PII is stored in plaintext. accountName and emailAddress appear in every session file with no encryption or obfuscation. If you’re backing up your AppData or syncing it to cloud storage, these files go with it.
Browser automation is a first-class feature. 64 of my 146 sessions had chromePermissionMode and chromeAllowedDomains set. The observed permission mode is follow_a_plan, which suggests a structured approval model rather than open browsing.
Error patterns reveal infrastructure. 17 sessions have an error field. The most common failure is RPC error -1: failed to ensure virtiofs mount, a VM filesystem mount failure. Other errors include daemon disconnects, auth 503s, and API 500 internal server errors. These are the kinds of errors users report in GitHub issues but rarely see documented.
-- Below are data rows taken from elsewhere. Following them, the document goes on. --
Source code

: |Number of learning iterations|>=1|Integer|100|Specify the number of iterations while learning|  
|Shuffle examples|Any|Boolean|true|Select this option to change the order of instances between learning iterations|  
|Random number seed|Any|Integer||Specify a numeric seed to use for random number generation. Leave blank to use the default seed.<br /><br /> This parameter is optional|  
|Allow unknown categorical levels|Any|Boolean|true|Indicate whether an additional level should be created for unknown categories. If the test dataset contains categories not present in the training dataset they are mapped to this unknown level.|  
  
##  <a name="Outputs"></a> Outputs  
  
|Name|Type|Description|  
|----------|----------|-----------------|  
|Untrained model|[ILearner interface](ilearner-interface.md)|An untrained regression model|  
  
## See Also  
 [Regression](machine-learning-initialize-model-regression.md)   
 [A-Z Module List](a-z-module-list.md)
Scheduled tasks exist. 3 sessions have a scheduledTaskId, and mine were etsy-daily-metrics and pinterest-evening-post. This confirms Cowork supports recurring automated tasks, a feature that isn’t widely discussed.
What’s NOT in these files
The session JSON contains metadata, configuration, and user decisions, but not the full conversation transcript. There are no message arrays, no assistant responses, no tool call logs. The actual conversation turns appear to live in the VM process state referenced by processName, not in these files.
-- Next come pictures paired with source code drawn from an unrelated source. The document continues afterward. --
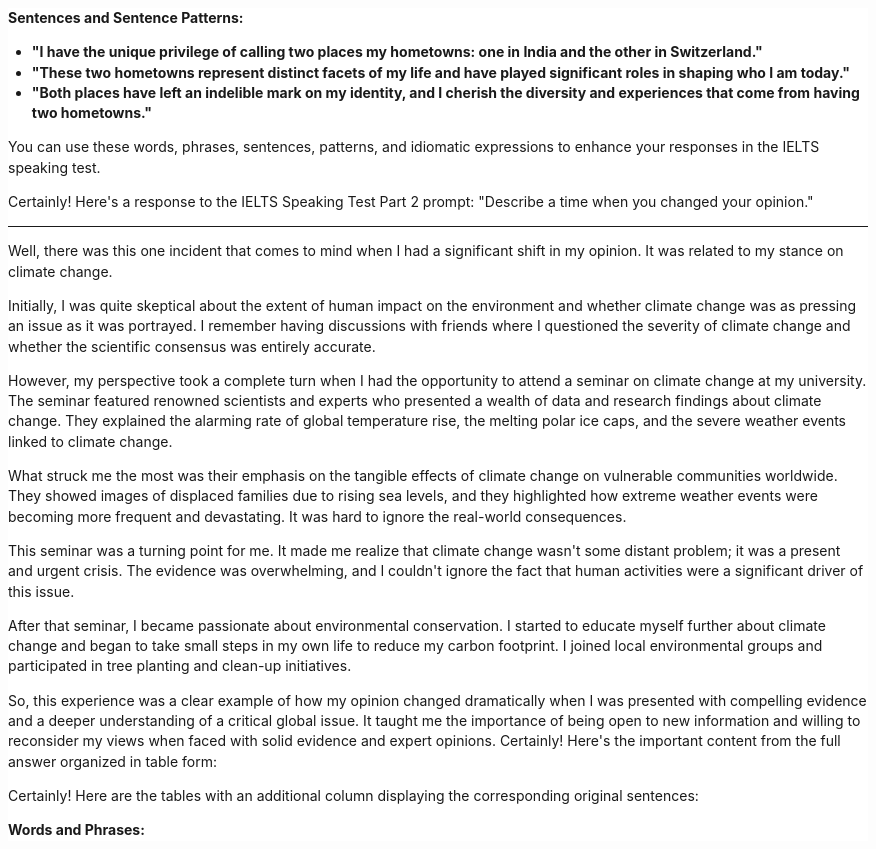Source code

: **Sentences and Sentence Patterns:**

- **"I have the unique privilege of calling two places my hometowns: one in India and the other in Switzerland."**
- **"These two hometowns represent distinct facets of my life and have played significant roles in shaping who I am today."**
- **"Both places have left an indelible mark on my identity, and I cherish the diversity and experiences that come from having two hometowns."**

You can use these words, phrases, sentences, patterns, and idiomatic expressions to enhance your responses in the IELTS speaking test.

Certainly! Here's a response to the IELTS Speaking Test Part 2 prompt: "Describe a time when you changed your opinion."

---

Well, there was this one incident that comes to mind when I had a significant shift in my opinion. It was related to my stance on climate change.

Initially, I was quite skeptical about the extent of human impact on the environment and whether climate change was as pressing an issue as it was portrayed. I remember having discussions with friends where I questioned the severity of climate change and whether the scientific consensus was entirely accurate.

However, my perspective took a complete turn when I had the opportunity to attend a seminar on climate change at my university. The seminar featured renowned scientists and experts who presented a wealth of data and research findings about climate change. They explained the alarming rate of global temperature rise, the melting polar ice caps, and the severe weather events linked to climate change.

What struck me the most was their emphasis on the tangible effects of climate change on vulnerable communities worldwide. They showed images of displaced families due to rising sea levels, and they highlighted how extreme weather events were becoming more frequent and devastating. It was hard to ignore the real-world consequences.

This seminar was a turning point for me. It made me realize that climate change wasn't some distant problem; it was a present and urgent crisis. The evidence was overwhelming, and I couldn't ignore the fact that human activities were a significant driver of this issue.

After that seminar, I became passionate about environmental conservation. I started to educate myself further about climate change and began to take small steps in my own life to reduce my carbon footprint. I joined local environmental groups and participated in tree planting and clean-up initiatives.

So, this experience was a clear example of how my opinion changed dramatically when I was presented with compelling evidence and a deeper understanding of a critical global issue. It taught me the importance of being open to new information and willing to reconsider my views when faced with solid evidence and expert opinions.
Certainly! Here's the important content from the full answer organized in table form:



Certainly! Here are the tables with an additional column displaying the corresponding original sentences:

**Words and Phrases:**
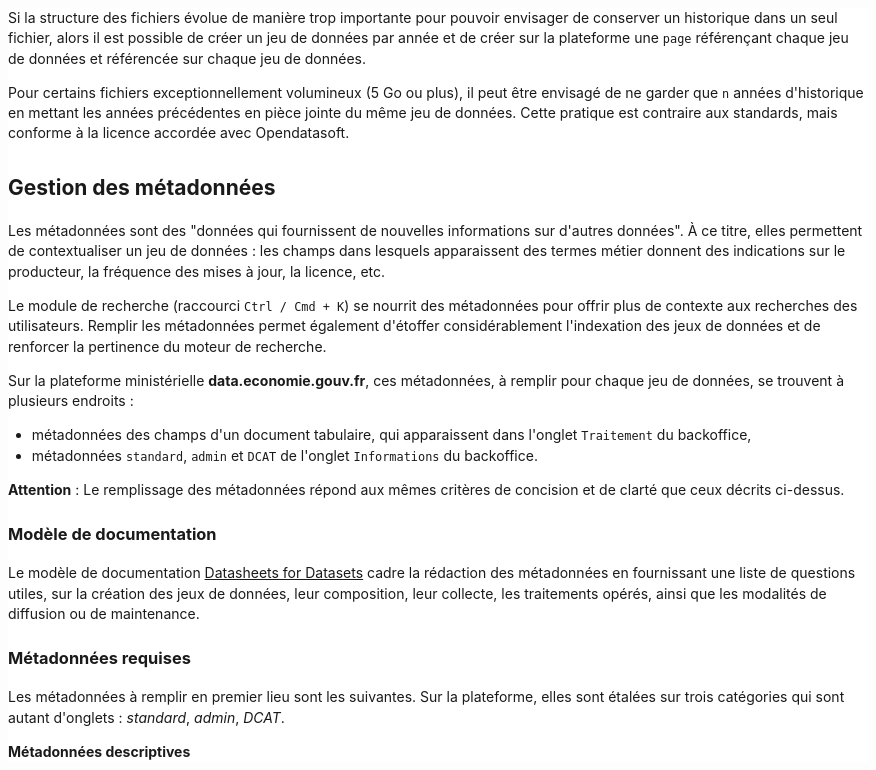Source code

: Si la structure des fichiers évolue de manière trop importante pour pouvoir envisager de conserver un historique dans un
seul fichier, alors il est possible de créer un jeu de données par année et de créer sur la plateforme une `page`
référençant chaque jeu de données et référencée sur chaque jeu de données.

Pour certains fichiers exceptionnellement volumineux (5 Go ou plus), il peut être envisagé de ne garder que `n` années
d'historique en mettant les années précédentes en pièce jointe du même jeu de données. Cette pratique est contraire aux
standards, mais conforme à la licence accordée avec Opendatasoft.

## Gestion des métadonnées

Les métadonnées sont des "données qui fournissent de nouvelles informations sur d'autres données". À ce titre, elles
permettent de contextualiser un jeu de données : les champs dans lesquels apparaissent des termes métier donnent des
indications sur le producteur, la fréquence des mises à jour, la licence, etc.

Le module de recherche (raccourci `Ctrl / Cmd + K`) se nourrit des métadonnées pour offrir plus de contexte aux
recherches des utilisateurs. Remplir les métadonnées permet également d'étoffer considérablement l'indexation des jeux
de données et de renforcer la pertinence du moteur de recherche.

Sur la plateforme ministérielle **data.economie.gouv.fr**, ces métadonnées, à remplir pour chaque jeu de données, se
trouvent à plusieurs endroits :

- métadonnées des champs d'un document tabulaire, qui apparaissent dans l'onglet `Traitement` du backoffice,
- métadonnées `standard`, `admin` et `DCAT` de l'onglet `Informations` du backoffice.

**Attention** : Le remplissage des métadonnées répond aux mêmes critères de concision et de clarté que ceux décrits
ci-dessus.

### Modèle de documentation

Le modèle de documentation [Datasheets for Datasets](https://arxiv.org/pdf/1803.09010) cadre la rédaction des
métadonnées en fournissant une liste de questions utiles, sur la création des jeux de données, leur composition, leur
collecte, les traitements opérés, ainsi que les modalités de diffusion ou de maintenance.

### Métadonnées requises

Les métadonnées à remplir en premier lieu sont les suivantes. Sur la plateforme, elles sont étalées sur trois catégories
qui sont autant d'onglets : _standard_, _admin_, _DCAT_.

**Métadonnées descriptives**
If you’re looking for the full back-and-forth chat history, these files won’t have it. They’re session manifests, not chat logs.
The schema file
I’ve published a JSON Schema documenting all 27 fields with types, descriptions, and frequency data. It’s based on direct observation, not official documentation, because no official documentation exists.
Why this matters
If you’re building tools on top of Claude Desktop, mining your session history, or just want to understand what’s stored on your machine, this is the reference that doesn’t exist elsewhere. The format is undocumented but stable enough across 146 sessions to be useful.
Just don’t treat it as a contract. Anthropic can change it anytime.